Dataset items

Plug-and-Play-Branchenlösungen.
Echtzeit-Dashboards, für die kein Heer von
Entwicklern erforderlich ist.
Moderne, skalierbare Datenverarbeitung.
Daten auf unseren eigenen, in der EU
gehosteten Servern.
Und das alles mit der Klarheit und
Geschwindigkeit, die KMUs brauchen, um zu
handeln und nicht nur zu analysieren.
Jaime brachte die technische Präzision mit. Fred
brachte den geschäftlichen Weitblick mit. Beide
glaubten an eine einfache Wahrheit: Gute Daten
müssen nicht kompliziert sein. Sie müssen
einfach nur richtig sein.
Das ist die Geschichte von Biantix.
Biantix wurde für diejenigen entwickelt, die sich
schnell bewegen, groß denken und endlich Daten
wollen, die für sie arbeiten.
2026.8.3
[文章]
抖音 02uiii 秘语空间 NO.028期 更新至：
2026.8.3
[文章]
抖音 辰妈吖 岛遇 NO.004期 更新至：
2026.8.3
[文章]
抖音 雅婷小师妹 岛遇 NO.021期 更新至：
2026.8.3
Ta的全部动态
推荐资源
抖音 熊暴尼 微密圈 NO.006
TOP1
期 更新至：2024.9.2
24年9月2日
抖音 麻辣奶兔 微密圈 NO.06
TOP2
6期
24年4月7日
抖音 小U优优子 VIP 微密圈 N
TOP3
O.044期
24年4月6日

---

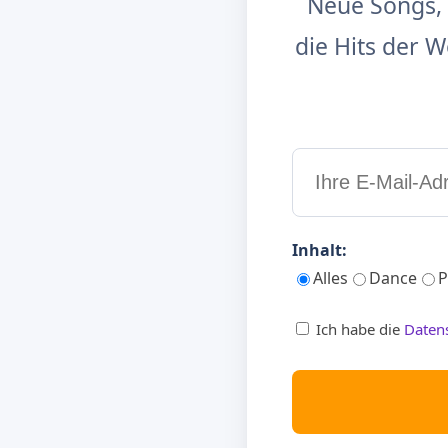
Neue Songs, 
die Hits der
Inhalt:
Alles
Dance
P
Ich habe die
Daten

...

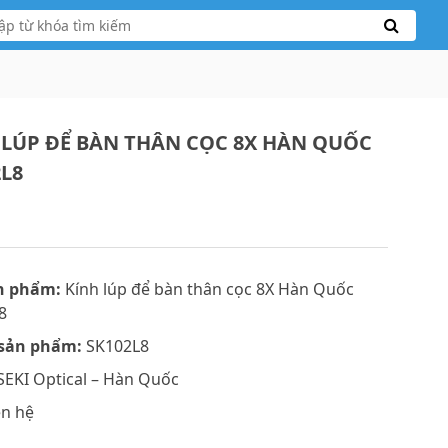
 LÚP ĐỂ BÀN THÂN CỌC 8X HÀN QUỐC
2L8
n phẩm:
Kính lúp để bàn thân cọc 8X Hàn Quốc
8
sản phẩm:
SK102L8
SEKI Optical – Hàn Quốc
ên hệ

Exercise directions ▸ Reproduce verbatim the lines of the first item's text from the line containing "Plug-and-Play-Branchenlösungen." to the line containing "Jaime brachte die", both lines included.

Expected answer ▸
Plug-and-Play-Branchenlösungen.
Echtzeit-Dashboards, für die kein Heer von
Entwicklern erforderlich ist.
Moderne, skalierbare Datenverarbeitung.
Daten auf unseren eigenen, in der EU
gehosteten Servern.
Und das alles mit der Klarheit und
Geschwindigkeit, die KMUs brauchen, um zu
handeln und nicht nur zu analysieren.
Jaime brachte die technische Präzision mit. Fred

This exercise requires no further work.